Nepomuceno agradou-se da voz grave que lhe chegava aos ouvidos, da espontaneidade da manifestação, da precisão das palavras e da engenhosidade dos pensamentos, de modo que, naquela manhã mesmo, rumou todo apetrechado para o encontro.

Informado do número do quarto, não foi com pequena emoção que subiu as escadas para o segundo andar. Se pelo esforço da locomoção, se pela ânsia do encontro, a verdade é que, diante do leito do amigo, perdeu o poder da fala. Ali estava respeitoso senhor, de longas madeixas brancas, com idade suficiente para ser seu pai. Esperava alguém vibrante de mocidade, avistava-se com senilidade radiante de frescor.

Recebido com o sorriso mais terno e acolhedor, foi convidado a sentar-se ao lado da cama. Antes de se falarem, ficaram longos dez minutos calados.; Nepomuceno para acalmar-se e serenar o coração desarvorado pela novidade.; Virgílio em oração, renovando íntimas solicitações para apresentar-se do modo mais correto, para não perder para o espiritismo aquele trabalhador prometido pela amiga.

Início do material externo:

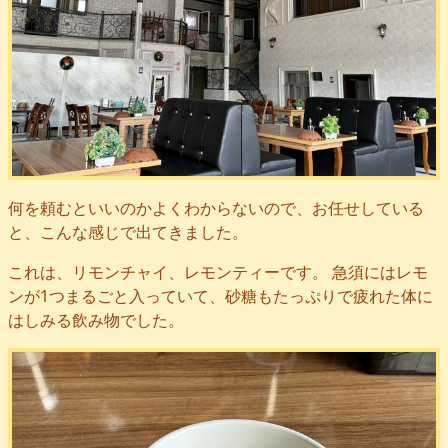
何を頼むといいのかよくわからないので、お任せしている
と、こんな感じで出てきました。
これは、リモンチャイ、レモンティーです。 急須にはレモ
ンが1つまるごと入っていて、砂糖もたっぷりで疲れた体に
はしみる飲み物でした。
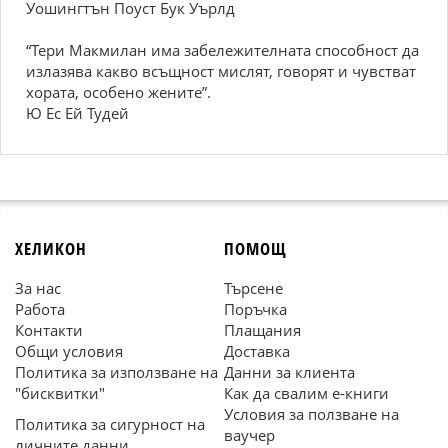
Уошингтън Поуст Бук Уърлд
“Тери Макмилан има забележителната способност да
излазява какво всъщност мислят, говорят и чувстват
хората, особено жените”.
Ю Ес Ей Тудей
ХЕЛИКОН
ПОМОЩ
За нас
Търсене
Работа
Поръчка
Контакти
Плащания
Общи условия
Доставка
Политика за използване на
Данни за клиента
"бисквитки"
Как да свалим е-книги
Условия за ползване на
Политика за сигурност на
ваучер
личните данни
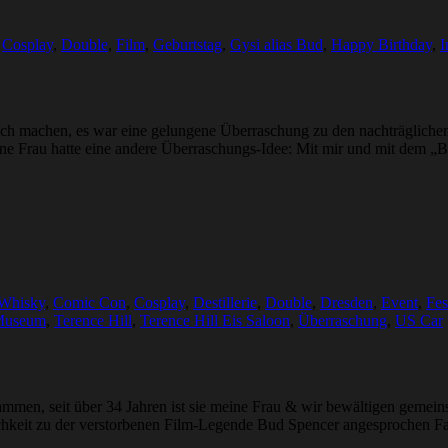
,
Cosplay
,
Double
,
Film
,
Geburtstag
,
Gysi alias Bud
,
Happy Birthday
,
I
achen, es war eine gelungene Überraschung zu den nachträglichen Jub
. Seine Frau hatte eine andere Überraschungs-Idee: Mit mir und mit 
 Whisky
,
Comic Con
,
Cosplay
,
Destillerie
,
Double
,
Dresden
,
Event
,
Fes
Museum
,
Terence Hill
,
Terence Hill Eis Saloon
,
Überraschung
,
US Car
ammen, seit über 34 Jahren ist sie meine Frau & wir bewältigen geme
chkeit zu der verstorbenen Film-Legende Bud Spencer angesprochen F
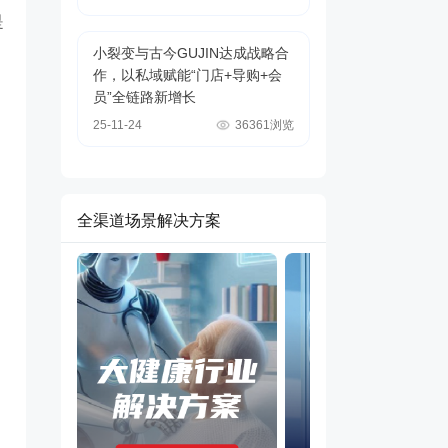
是
小裂变与古今GUJIN达成战略合
作，以私域赋能“门店+导购+会
员”全链路新增长
25-11-24
36361浏览
全渠道场景解决方案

Foi Virgílio quem abriu a conversação:

— Então, caro amigo, finalmente tenho a honra de conhecê-lo pessoalmente, pois de fama a cara esposa me deu amplos conhecimentos. Se lhe disser que o esperava com ânsia e temor, acredite. Seja bem-vindo ao “Amor Divino”, pois, pelo que sei, você veio para ficar.

Nepomuceno apreciou sobremodo a recepção. Nada de perguntas indiscretas sobre a correspondência.; nada de querer saber a respeito da saúde, através das formalidades sociais de quem não se interessa pelo companheiro. Cartas na mesa, jogo limpo e direto. Virgílio era dos dele.

— Saiba que os meus sentimentos com relação ao senhor não teriam sido melhor descritos. Desde que tomei ciência da vontade de minha esposa, não via o momento deste encontro. Devo dizer que o imaginava mais jovem, talvez com a minha idade (cinqüenta e dois), mas a alegria de vê-lo tão bem disposto me conforta e me dá a certeza de que nosso relacionamento se entretecerá por força da vibração de Josineida.

Nepomuceno não era pessoa de muito falar, por isso estranhou que estivesse manifestando-se com tanto vigor e entusiasmo. Percebeu que empregara alguns termos do jargão espiritista e se espantou com a naturalidade pela qual o fizera.

Virgílio quis saber o que achara da turma do centro, dos trabalhos a que assistira e da expectativa de poder integrar a equipe.

O notário respondeu com desenvoltura e confiança e a conversa seguiu até que todo o material legado pela esposa foi passado para a experiente análise do encarcerado da enfermidade. Preso ao leito, teria oportunidade de ler e ponderar a respeito de tudo, especialmente sobre as dúvidas suscitadas pelo neófito da interpretação e exegese dos textos mediúnicos, quanto à possibilidade de mistificação e engodo.

Virgílio reparou nos cuidados do notário e estranhou que tal dúvida não lhe tivesse surgido nunca diante das maravilhosas manifestações espirituais a que dava curso no centro a boa Josineida. Não quis adiantar os elogios nesse setor do relacionamento com a esposa do amigo, mas ficou de sobreaviso para possíveis revelações do plano espiritual.

Já adentrando a noite, combinaram para a semana seguinte novo encontro, para o que deveriam antes entrar em contacto telefônico, pois, possivelmente, iriam ter de se ver na residência do convalescente.

Naquela noite, Nepomuceno dormiu pouco e mal. Sonhou com hospitais, com duendes e com vampiros. Sentiu-se indisposto e levantou-se para passear no escuro, no pequeno jardim do prédio. Era hábito antigo de quem levava os problemas da profissão para casa. Mas era meio seguro de tranqüilizar-se.

Pela madrugada, subiu, sentou-se na poltrona preferida, acendeu o abajur direcionado para o livro e começou a leitura de nova obra de André Luís: Conduta Espírita.